Check out Eliot Spitzer´s latest column for, published today. In it he briefly outlines a problem with the Federal Reserve Bank of New York: its lack of independence from Wall Street and the absence of representatives of "the public" on its board. The column mostly focuses on the board´s structural problems, but at the end Spitzer rattles off a list of alternative potential board members whose participation could improve the New York Fed´s impartiality.

First on the list is John Bogle, the founder of Vanguard Group, the mutual fund company. Bogle is retired and has maintained a reputation for judiciousness and patience. He now writes for his own Bogle Financial Markets Research Center. Also named were Barbara Roper, an official at the Consumer Federation of America; two former Securities and Exchange Commissioners, Harvey Goldschmid and Arthur Levitt; and Joseph Stiglitz, the Columbia University economics professor.
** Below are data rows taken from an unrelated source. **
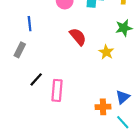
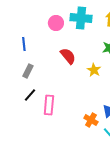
gray rectangle: (20, 50) -> (28, 71), moved
orange cross: (103, 107) -> (91, 120), turned 32

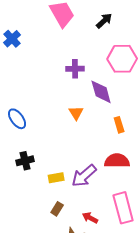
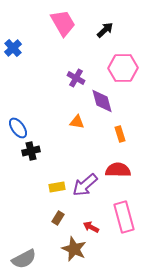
purple cross: (75, 69) -> (76, 78), turned 30
orange triangle: (76, 113) -> (77, 122), turned -49
black cross: (25, 161) -> (31, 151), moved

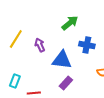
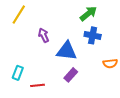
green arrow: (70, 23) -> (88, 14), moved
yellow line: (16, 39) -> (19, 15), moved

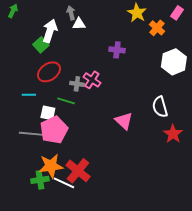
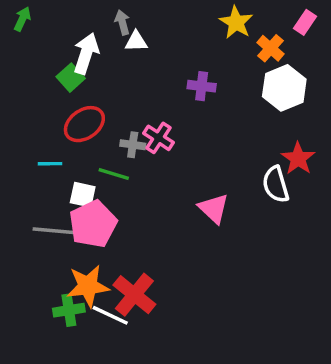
white hexagon: (174, 62) -> (284, 88), moved
red star: (173, 134) -> (298, 159), moved

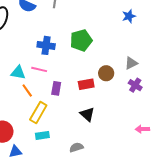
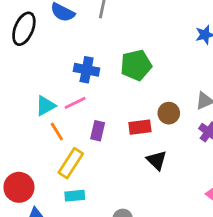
pink line: (39, 69) -> (75, 103), turned -42
cyan triangle: (18, 73) -> (45, 106), turned -42
black triangle: (87, 114) -> (157, 160), moved

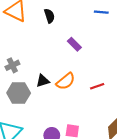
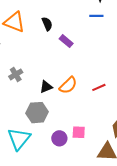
purple rectangle: (74, 44) -> (66, 41), moved
gray hexagon: (19, 93) -> (37, 113), moved

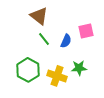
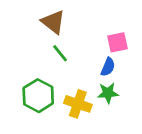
blue semicircle: (66, 41) -> (108, 67), moved

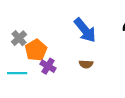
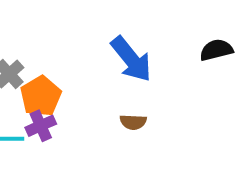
purple cross: (48, 66) -> (41, 126), moved, turned 35

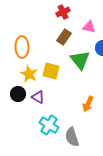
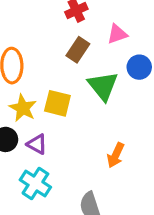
pink triangle: (89, 27) -> (117, 34), turned -32
cyan cross: (49, 125) -> (35, 184), moved

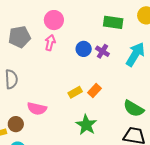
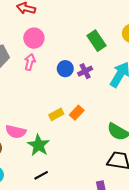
green rectangle: (113, 22) -> (96, 41), turned 48
purple cross: (102, 51) -> (85, 71), turned 32
green star: (86, 125) -> (39, 145), moved

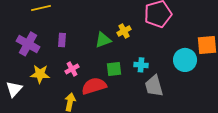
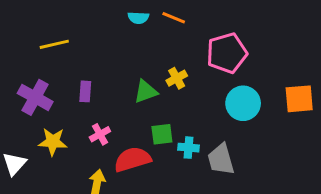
cyan circle: (185, 60) -> (243, 103), moved
cyan cross: (141, 65) -> (188, 148), moved

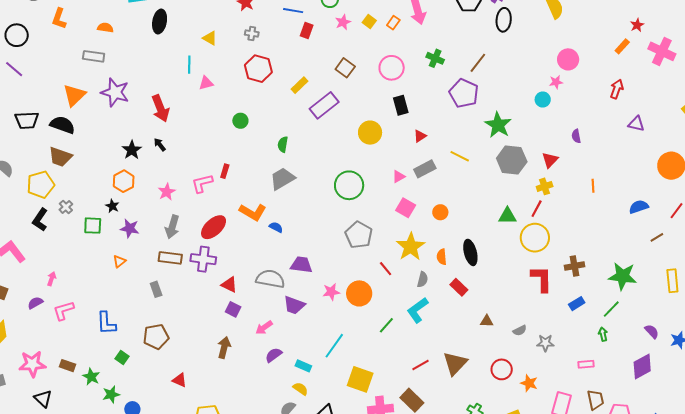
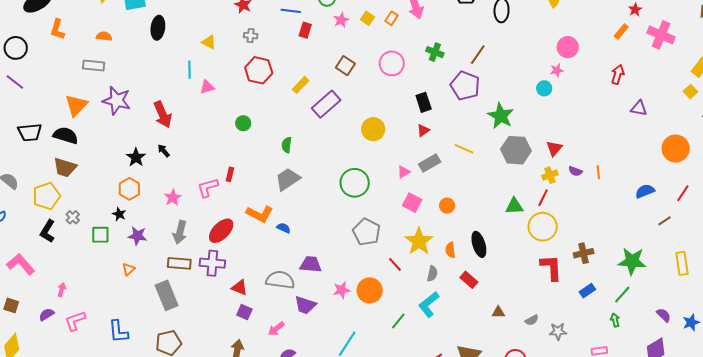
black rectangle: (401, 105) -> (424, 102), moved
purple semicircle: (576, 136) -> (575, 171), moved, turned -56
gray rectangle: (156, 289) -> (167, 295), size x1.8

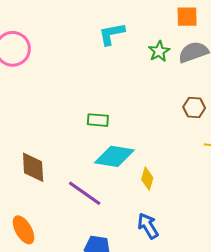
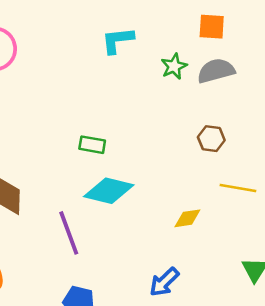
yellow diamond: (147, 179) -> (187, 218), moved, turned 60
purple line: (85, 193) -> (69, 233), turned 30
blue arrow: (148, 226) -> (164, 282), moved, turned -108

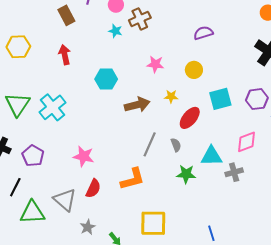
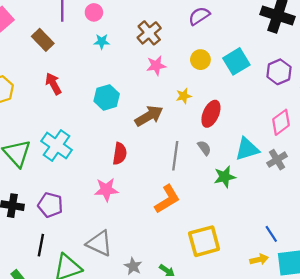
brown cross: (140, 19) -> (149, 33), moved
cyan square: (220, 99) -> (236, 61), moved
red semicircle: (93, 188) -> (120, 154), moved

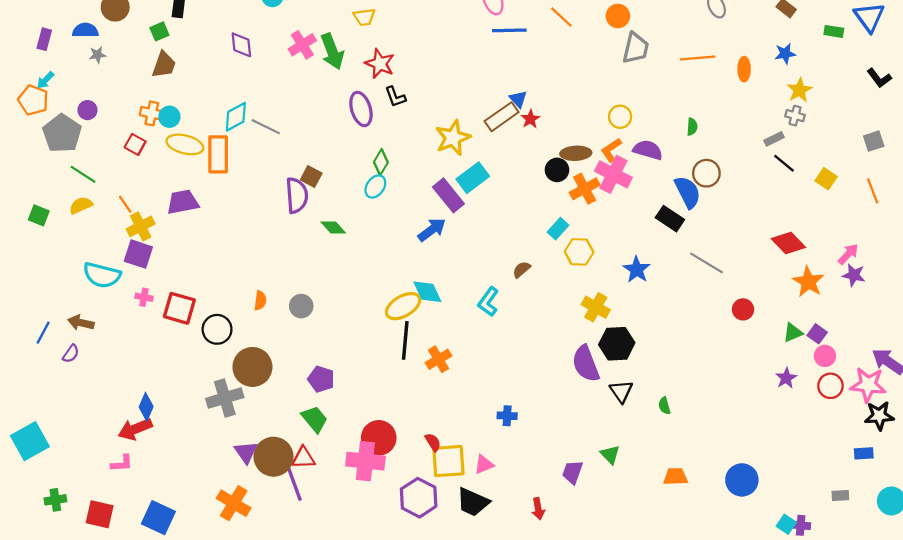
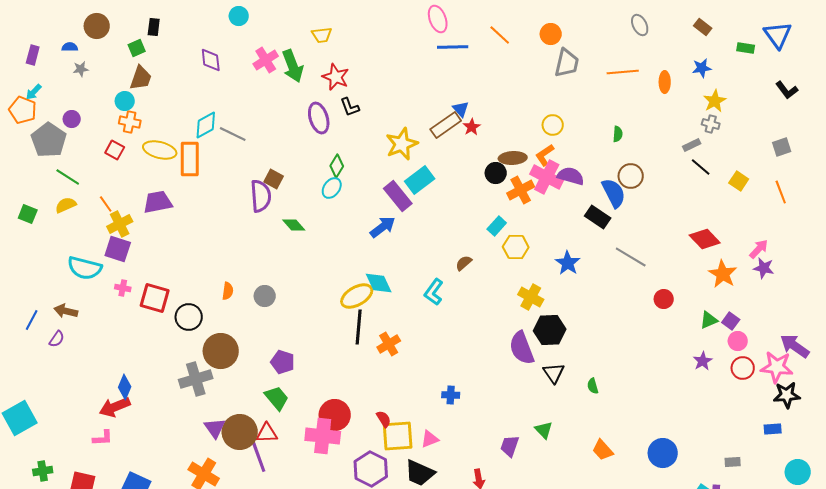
blue semicircle: (85, 30) -> (70, 47), size x0.7
cyan circle: (169, 117) -> (125, 101), moved
purple semicircle: (648, 150) -> (571, 176), moved
orange trapezoid: (675, 477) -> (603, 450), turned -130
gray rectangle: (840, 495) -> (733, 462), moved

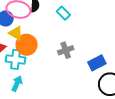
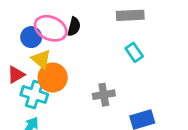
cyan rectangle: (63, 13) -> (134, 52), moved

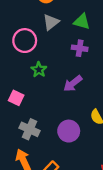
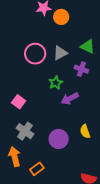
gray triangle: (51, 22) -> (60, 53), moved
green star: (39, 70) -> (56, 83), moved

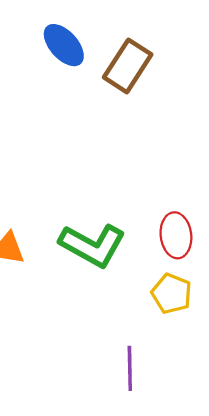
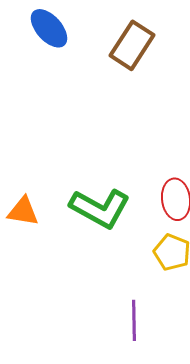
blue ellipse: (64, 45) -> (49, 28), moved

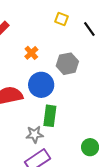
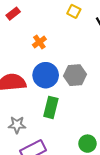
gray hexagon: (67, 64) -> (75, 75), moved
gray star: (35, 134) -> (17, 125), moved

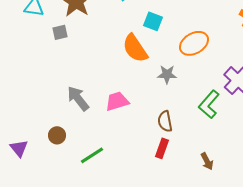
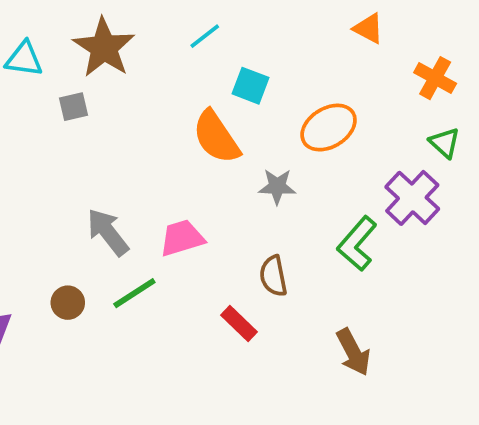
red rectangle: (162, 148) -> (239, 324), moved, turned -66
green line: (92, 155) -> (134, 293), moved
brown arrow: (207, 161) -> (353, 352), size x1.4

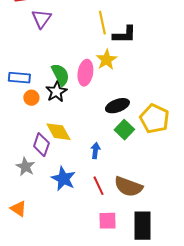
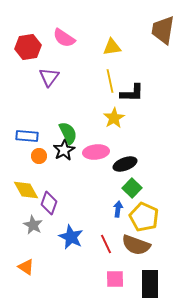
pink ellipse: (85, 73) -> (96, 152), moved, turned 75
yellow pentagon: (154, 119) -> (144, 217), moved
yellow diamond: (58, 132) -> (26, 190), moved
blue arrow: (95, 151) -> (118, 209), moved

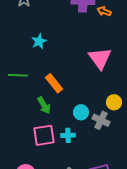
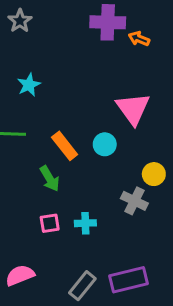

Spitzer is clearly looking for a more academic Fed system by pushing for a learned, analytical bunch. It´s a nice idea, and it makes sense: Get some theoreticians-who may or may not have market experience-to weigh in alongside the big Wall Street bankers.

Spitzer mentions that more than one of the New York Fed board seats is vacant right now. A new wave of appointments could and should take place immediately. If there aren´t some fresh faces among the crowd, it will be worth looking at even more drastic ways to revamp the system.